### TASK:
Set down each line of the data below exactly.

### RECORDS FOR THIS EXERCISE:
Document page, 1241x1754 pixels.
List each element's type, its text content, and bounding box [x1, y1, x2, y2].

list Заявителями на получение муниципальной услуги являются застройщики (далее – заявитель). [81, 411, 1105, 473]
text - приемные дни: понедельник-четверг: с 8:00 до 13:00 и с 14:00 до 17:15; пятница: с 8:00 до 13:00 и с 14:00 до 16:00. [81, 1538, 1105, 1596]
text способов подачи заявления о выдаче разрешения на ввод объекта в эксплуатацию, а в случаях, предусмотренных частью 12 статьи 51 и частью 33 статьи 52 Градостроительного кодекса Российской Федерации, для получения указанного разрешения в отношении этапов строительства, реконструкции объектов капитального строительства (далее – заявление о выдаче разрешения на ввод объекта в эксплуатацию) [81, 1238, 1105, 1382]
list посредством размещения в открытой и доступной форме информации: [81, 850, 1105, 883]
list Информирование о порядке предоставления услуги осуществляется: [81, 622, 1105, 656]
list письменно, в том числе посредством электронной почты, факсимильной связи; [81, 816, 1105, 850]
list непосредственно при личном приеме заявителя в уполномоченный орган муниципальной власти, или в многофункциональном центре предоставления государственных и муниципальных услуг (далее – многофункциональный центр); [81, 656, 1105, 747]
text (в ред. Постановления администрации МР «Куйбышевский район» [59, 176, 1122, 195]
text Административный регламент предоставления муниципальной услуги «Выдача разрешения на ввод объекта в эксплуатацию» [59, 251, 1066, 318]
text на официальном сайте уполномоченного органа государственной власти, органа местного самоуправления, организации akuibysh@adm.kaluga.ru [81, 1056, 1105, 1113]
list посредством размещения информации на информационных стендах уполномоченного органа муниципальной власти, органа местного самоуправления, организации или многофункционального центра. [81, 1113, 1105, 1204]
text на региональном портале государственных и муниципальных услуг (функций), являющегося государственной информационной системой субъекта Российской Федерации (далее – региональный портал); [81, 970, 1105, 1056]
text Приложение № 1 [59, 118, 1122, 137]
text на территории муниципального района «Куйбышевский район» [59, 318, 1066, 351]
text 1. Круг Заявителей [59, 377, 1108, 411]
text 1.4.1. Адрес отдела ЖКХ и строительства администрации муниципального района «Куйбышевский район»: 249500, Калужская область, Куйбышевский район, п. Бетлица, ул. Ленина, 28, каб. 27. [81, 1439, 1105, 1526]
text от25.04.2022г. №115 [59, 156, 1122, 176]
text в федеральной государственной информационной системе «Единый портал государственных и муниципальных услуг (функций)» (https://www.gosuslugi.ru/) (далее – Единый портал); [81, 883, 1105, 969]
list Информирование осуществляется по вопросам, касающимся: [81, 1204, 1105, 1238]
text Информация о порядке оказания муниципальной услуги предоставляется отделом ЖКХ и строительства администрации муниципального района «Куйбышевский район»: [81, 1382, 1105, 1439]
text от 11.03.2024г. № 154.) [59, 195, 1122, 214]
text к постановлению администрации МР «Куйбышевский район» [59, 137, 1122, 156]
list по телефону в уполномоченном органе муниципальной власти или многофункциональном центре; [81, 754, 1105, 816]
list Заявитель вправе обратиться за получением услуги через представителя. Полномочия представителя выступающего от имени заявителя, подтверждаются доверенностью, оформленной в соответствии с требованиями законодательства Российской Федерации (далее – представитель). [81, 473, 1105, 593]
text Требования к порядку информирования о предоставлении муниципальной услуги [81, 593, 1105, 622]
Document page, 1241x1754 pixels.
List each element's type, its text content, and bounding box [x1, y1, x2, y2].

### RESPONSE TO THIS TASK:
Document page, 1241x1754 pixels.
List each element's type, its text content, and bounding box [x1, y1, x2, y2].

list Заявителями на получение муниципальной услуги являются застройщики (далее – заявитель). [81, 411, 1105, 473]
text - приемные дни: понедельник-четверг: с 8:00 до 13:00 и с 14:00 до 17:15; пятница: с 8:00 до 13:00 и с 14:00 до 16:00. [81, 1538, 1105, 1596]
text способов подачи заявления о выдаче разрешения на ввод объекта в эксплуатацию, а в случаях, предусмотренных частью 12 статьи 51 и частью 33 статьи 52 Градостроительного кодекса Российской Федерации, для получения указанного разрешения в отношении этапов строительства, реконструкции объектов капитального строительства (далее – заявление о выдаче разрешения на ввод объекта в эксплуатацию) [81, 1238, 1105, 1382]
list посредством размещения в открытой и доступной форме информации: [81, 850, 1105, 883]
list Информирование о порядке предоставления услуги осуществляется: [81, 622, 1105, 656]
list письменно, в том числе посредством электронной почты, факсимильной связи; [81, 816, 1105, 850]
list непосредственно при личном приеме заявителя в уполномоченный орган муниципальной власти, или в многофункциональном центре предоставления государственных и муниципальных услуг (далее – многофункциональный центр); [81, 656, 1105, 747]
text (в ред. Постановления администрации МР «Куйбышевский район» [59, 176, 1122, 195]
text Административный регламент предоставления муниципальной услуги «Выдача разрешения на ввод объекта в эксплуатацию» [59, 251, 1066, 318]
text на официальном сайте уполномоченного органа государственной власти, органа местного самоуправления, организации akuibysh@adm.kaluga.ru [81, 1056, 1105, 1113]
list посредством размещения информации на информационных стендах уполномоченного органа муниципальной власти, органа местного самоуправления, организации или многофункционального центра. [81, 1113, 1105, 1204]
text на региональном портале государственных и муниципальных услуг (функций), являющегося государственной информационной системой субъекта Российской Федерации (далее – региональный портал); [81, 970, 1105, 1056]
text Приложение № 1 [59, 118, 1122, 137]
text на территории муниципального района «Куйбышевский район» [59, 318, 1066, 351]
text 1. Круг Заявителей [59, 377, 1108, 411]
text 1.4.1. Адрес отдела ЖКХ и строительства администрации муниципального района «Куйбышевский район»: 249500, Калужская область, Куйбышевский район, п. Бетлица, ул. Ленина, 28, каб. 27. [81, 1439, 1105, 1526]
text от25.04.2022г. №115 [59, 156, 1122, 176]
text в федеральной государственной информационной системе «Единый портал государственных и муниципальных услуг (функций)» (https://www.gosuslugi.ru/) (далее – Единый портал); [81, 883, 1105, 969]
list Информирование осуществляется по вопросам, касающимся: [81, 1204, 1105, 1238]
text Информация о порядке оказания муниципальной услуги предоставляется отделом ЖКХ и строительства администрации муниципального района «Куйбышевский район»: [81, 1382, 1105, 1439]
text от 11.03.2024г. № 154.) [59, 195, 1122, 214]
text к постановлению администрации МР «Куйбышевский район» [59, 137, 1122, 156]
list по телефону в уполномоченном органе муниципальной власти или многофункциональном центре; [81, 754, 1105, 816]
list Заявитель вправе обратиться за получением услуги через представителя. Полномочия представителя выступающего от имени заявителя, подтверждаются доверенностью, оформленной в соответствии с требованиями законодательства Российской Федерации (далее – представитель). [81, 473, 1105, 593]
text Требования к порядку информирования о предоставлении муниципальной услуги [81, 593, 1105, 622]
Document page, 1241x1754 pixels.
List each element's type, its text content, and bounding box [x1, y1, x2, y2].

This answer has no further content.